Victims of regulatory capture

01 October 2007 Robert W Vivian, Hugh-David Hutcheson, University of the Witwatersrand

Robert W Vivian, Professor of Finance and Insurance and Hugh-David Hutcheson, Lecturer in Insurance at the School of Economic and Business Sciences of the University of the Witwatersrand takes a critical look at the South African medical scheme industry, the regulatory capture that has taken place and the impact thereof on the consumers.

Are South African medical scheme contributors victims of regulatory capture? To answer this question, we must understand what regulatory capture is. This can be explained by way of an example. Say the government is convinced that certain suppliers are exploiting the public by charging excessive prices, when in fact the public is not being exploited. To 'protect' the public, the government passes price control regulations.

Excessive prices

Now the suppliers who previously could not charge excessive prices because of competition, can get together and make application to the government to approve its new prices. This is something they could not do in an unregulated market, but are mandated to do in the regulated market. Because of price controls, they can agree on excessive prices and exploit the public. The result is that they can make monopoly profits.

Regulatory capture then, has occurred - the suppliers have captured the regulations made for the benefit of the public, for their own benefit. The regulations have the opposite effect for which they were intended.

The question is then: has regulatory capture occurred in the highly regulated medical schemes market? A look at how the free market system works will elucidate the answer to this question.

No cross-subsidisation in a free market

There is a view that the purpose of insurance is cross-subsidisation.

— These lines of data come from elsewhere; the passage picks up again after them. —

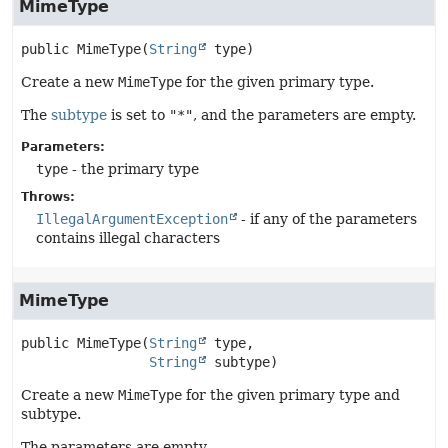
MimeType
public
MimeType
(
String
 type)
Create a new
MimeType
for the given primary type.
The
subtype
is set to
"*"
, and the parameters are empty.
Parameters:
type
- the primary type
Throws:
IllegalArgumentException
- if any of the parameters
contains illegal characters
MimeType
public
MimeType
(
String
 type,

String
 subtype)
Create a new
MimeType
for the given primary type and
subtype.
The parameters are empty.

There is, however, very little scope for cross subsidisation in an unregulated, competitive insurance market. Insurance is priced not on actual losses incurred by an insured but the expected losses of that insured. The premium is paid before the loss occurs. In order to establish the premium the insurer must examine not losses paid on behalf of the insured but risk characteristics of the insured. Equal risk characteristics result in equal premiums.

For example, men and women can be charged different premiums for health insurance because men and women have different risk characteristics. Women, for example, can give birth to children, a medical procedure to which men are not subject. In a free market, insurers compete with each other and an insurer may wish to ignore risk characteristics and charge men and women the same premium.


In our example, men would be cross-subsidising women. Economically speaking discrimination occurs when someone is asked to pay a higher price than that person should pay. Men are being discriminated against. However, if men do subsidise women in a free market, another insurer can come along and price the risk correctly and offer men lower premiums. The men would then purchase insurance from the new insurer at the lower price.

The old insurer will end up having only women to insure and the premiums would rise to cover the costs. Women's insurance would then be priced correctly.

An example of how the market works is the recent entry into the motor insurance market by an insurer offering women motor insurance at a premium lower than that paid by men. The new insurer has done this because its research has shown that women, as drivers, are a lower risk than men.

It is clear that in an unregulated comprtitive insurance market, very little cross-subsidisation occurs. It is interesting that those who say they want to regulate the insurance market to prevent discrimination, in fact wish to regulate the market to introduce discrimination.

Community rating South African style

South Africa's medical schemes system is the most ambitious health social engineering scheme ever undertaken. It is an attempt to put in place a national health scheme while calling it private medical health. Increasingly everything is controlled by regulation. It is a private scheme in name only. The only thing the government does not take responsibility for is the financial viability of schemes.

The medical scheme levies are not set by competitive forces. The government, by law, introduced a system it called the 'community rating' system. Community rating, is a well known controversial American concept, requiring the same rate to be charged irrespective of certain risk characteristics such as age and gender.

However, the South African system is not the same as the American system. In South Africa, the levy is supposed to increase with income. The levy is thus a form of dedicated progressive income tax, used to fund the 'private national health' scheme. Since the price is not set by competitive forces the danger of regulatory capture exists.

Consumers at the short end

The substantial cost of medical schemes the vast majority are paying, then does not benefit the public at all. It benefits the suppliers. It is evident that competitive forces are not at work to keep the prices down, if one considers the recent disclosure of the existence of the very substantial compulsory kick-backs being paid by suppliers to hospitals, to a designated closed corporation. These kick-backs should be investigated in much greater detail than it appears is happening.

It is not surprising to note that the largest cost paid by medical schemes is to hospitals. In this case, the extensive payments by the public to hospitals benefit the beneficiaries of the closed corporation, not the public.

With the extensive degree of regulation which exists in the medical schemes market, it is almost certain that regulatory capture has taken place. It is a matter that should be examined.